**Data supplied:**
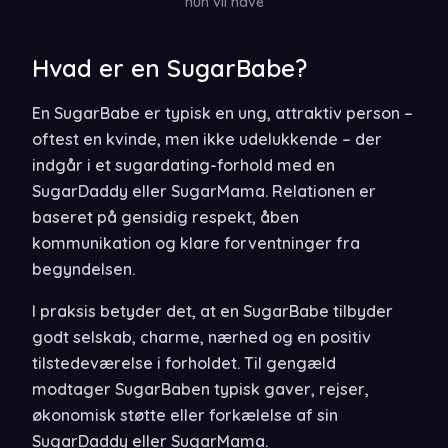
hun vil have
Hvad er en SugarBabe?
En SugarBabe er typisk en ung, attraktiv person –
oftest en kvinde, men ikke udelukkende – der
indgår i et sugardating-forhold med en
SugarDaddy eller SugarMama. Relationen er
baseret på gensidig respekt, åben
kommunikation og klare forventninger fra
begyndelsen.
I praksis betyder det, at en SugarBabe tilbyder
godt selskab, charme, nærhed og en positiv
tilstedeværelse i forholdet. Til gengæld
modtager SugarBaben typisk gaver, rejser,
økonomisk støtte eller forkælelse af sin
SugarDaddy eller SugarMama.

**What to do:**
Write out again, exactly as they appear above, the lines from the one containing "baseret på gensidig respekt, åben" to the final line, and only those.

**Task output:**
baseret på gensidig respekt, åben
kommunikation og klare forventninger fra
begyndelsen.
I praksis betyder det, at en SugarBabe tilbyder
godt selskab, charme, nærhed og en positiv
tilstedeværelse i forholdet. Til gengæld
modtager SugarBaben typisk gaver, rejser,
økonomisk støtte eller forkælelse af sin
SugarDaddy eller SugarMama.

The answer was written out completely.